▶ _Set problem_: Copy the items below exactly, from the line containing "class: Magnoliopsida" through the line containing "state / province: Texas", with both of those lines included.

===== Excerpted data =====

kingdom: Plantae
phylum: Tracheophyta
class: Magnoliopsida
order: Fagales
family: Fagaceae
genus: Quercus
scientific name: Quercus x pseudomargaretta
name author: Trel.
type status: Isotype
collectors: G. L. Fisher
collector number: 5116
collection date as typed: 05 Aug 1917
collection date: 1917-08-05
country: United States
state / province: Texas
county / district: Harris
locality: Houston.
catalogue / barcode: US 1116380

=====
===== Excerpted data =====

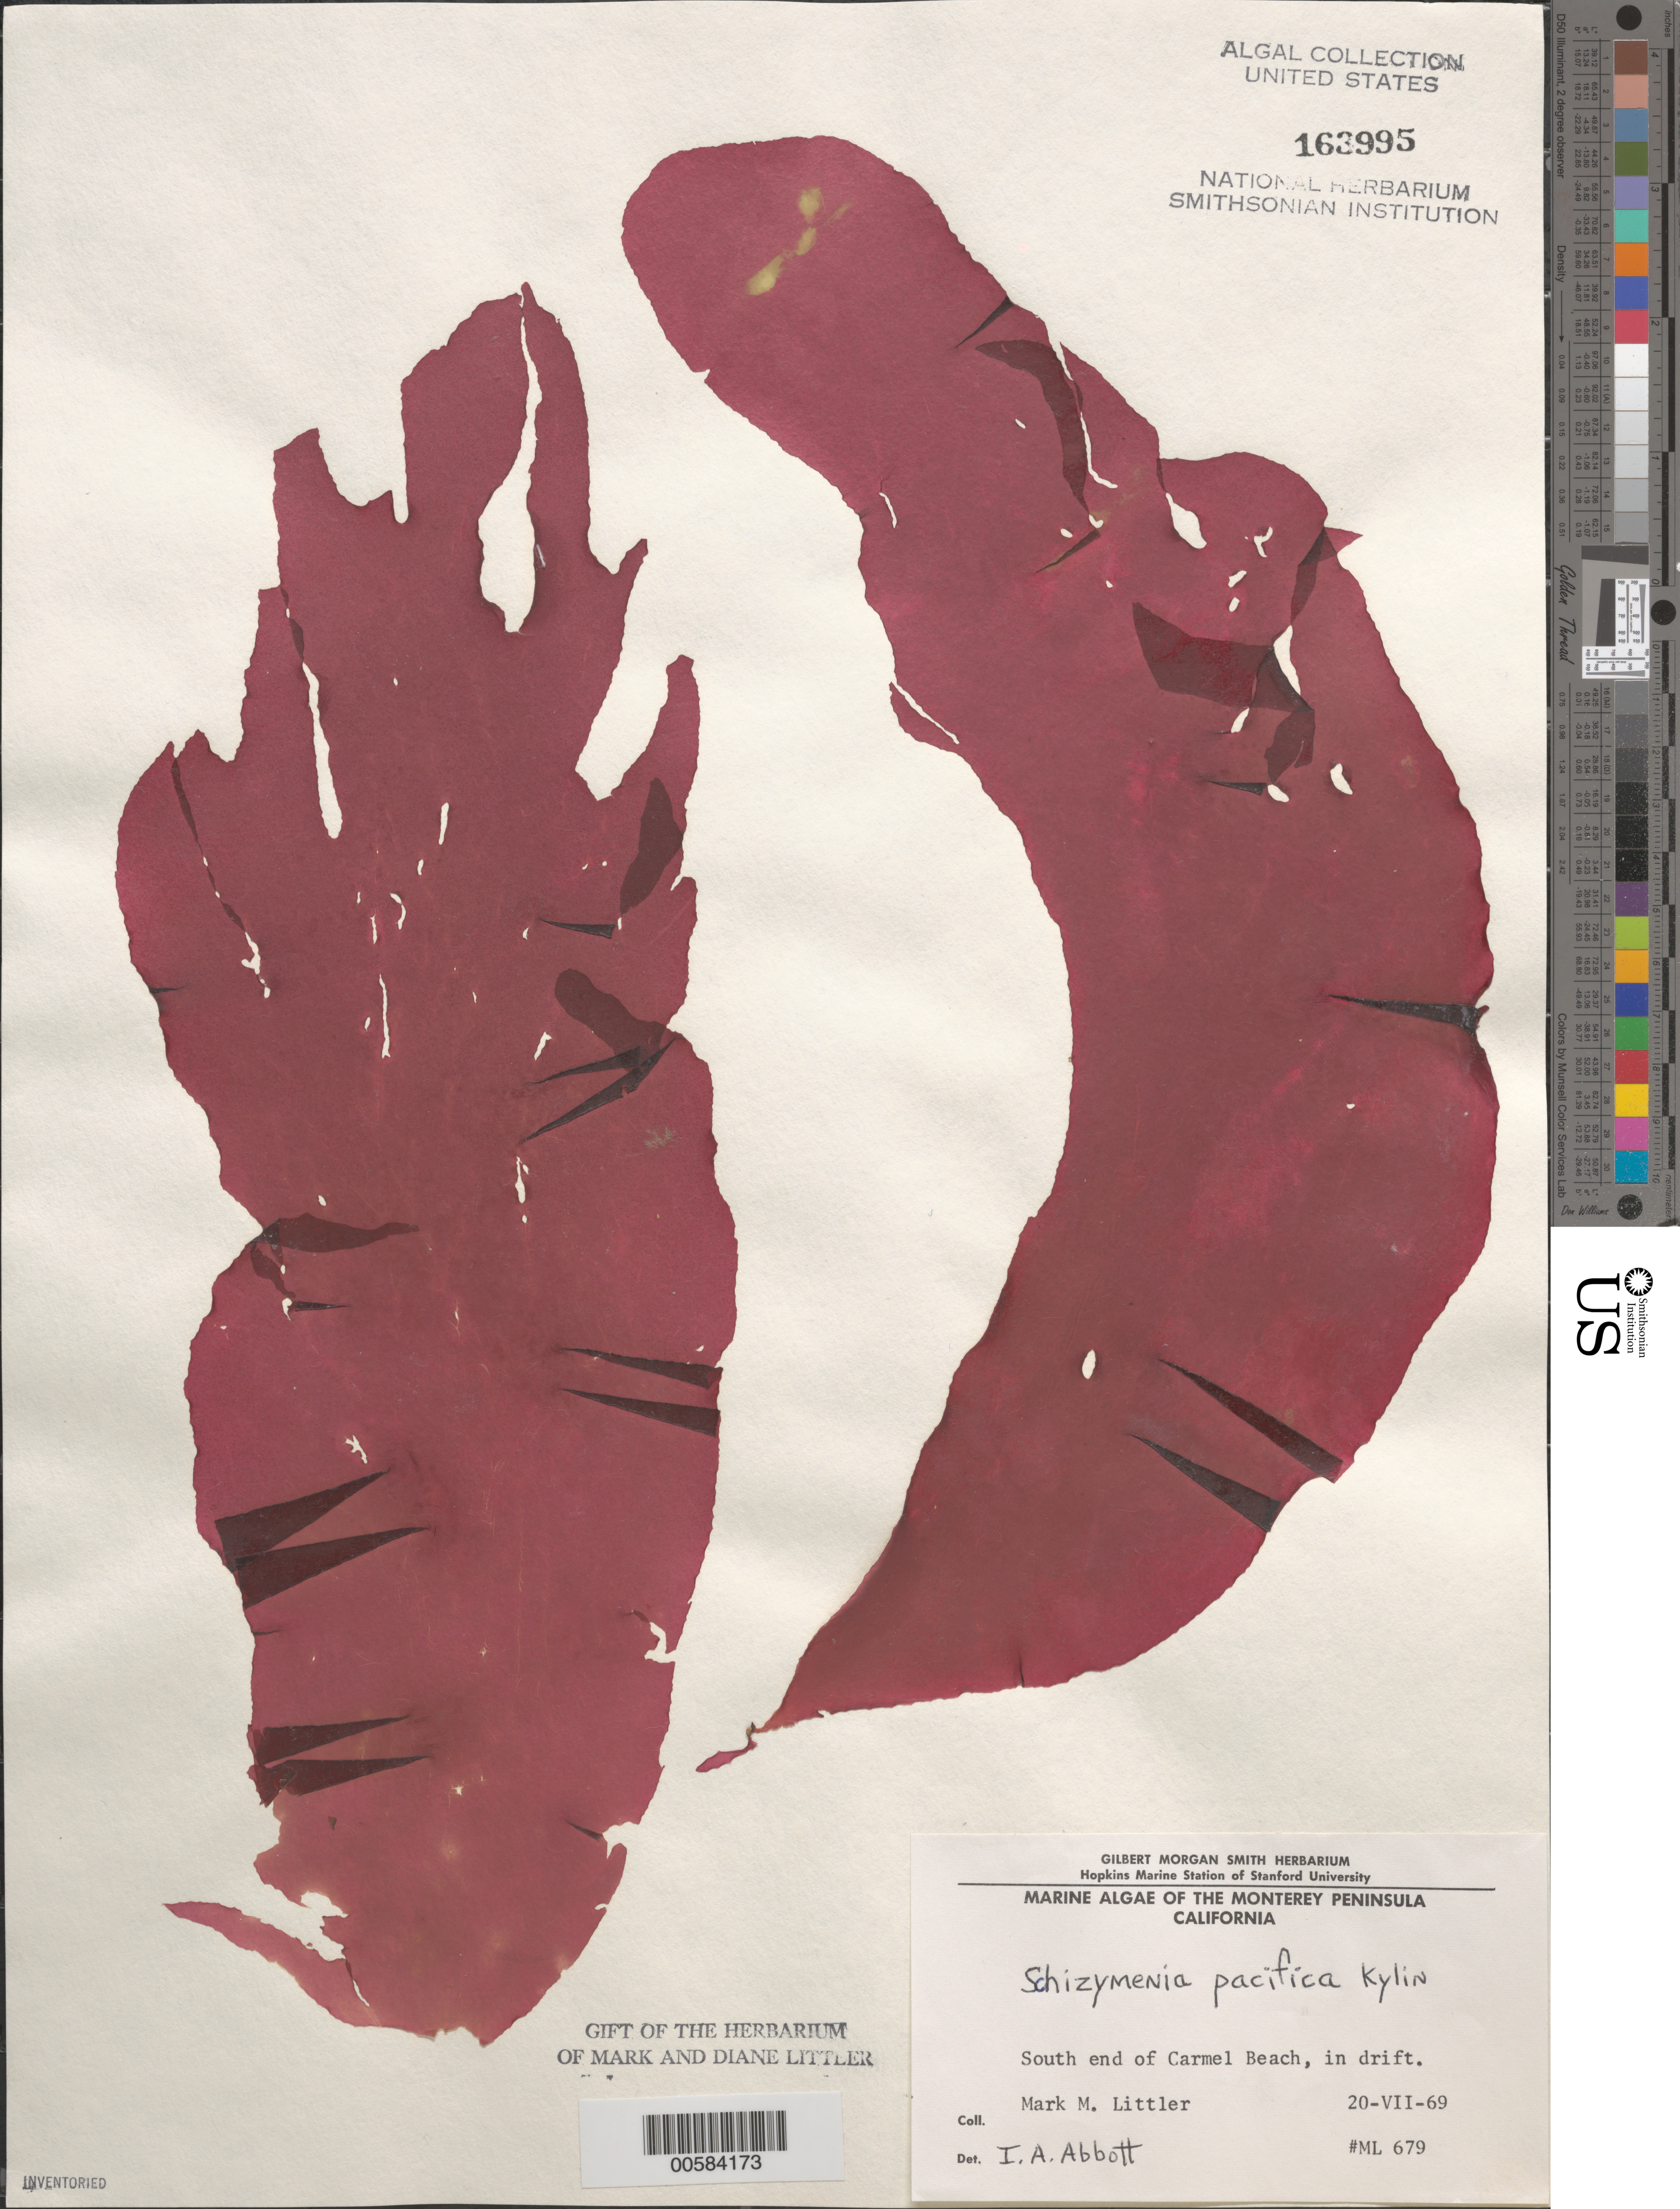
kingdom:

=====

▶ _Solution to the problem_:
class: Magnoliopsida
order: Fagales
family: Fagaceae
genus: Quercus
scientific name: Quercus x pseudomargaretta
name author: Trel.
type status: Isotype
collectors: G. L. Fisher
collector number: 5116
collection date as typed: 05 Aug 1917
collection date: 1917-08-05
country: United States
state / province: Texas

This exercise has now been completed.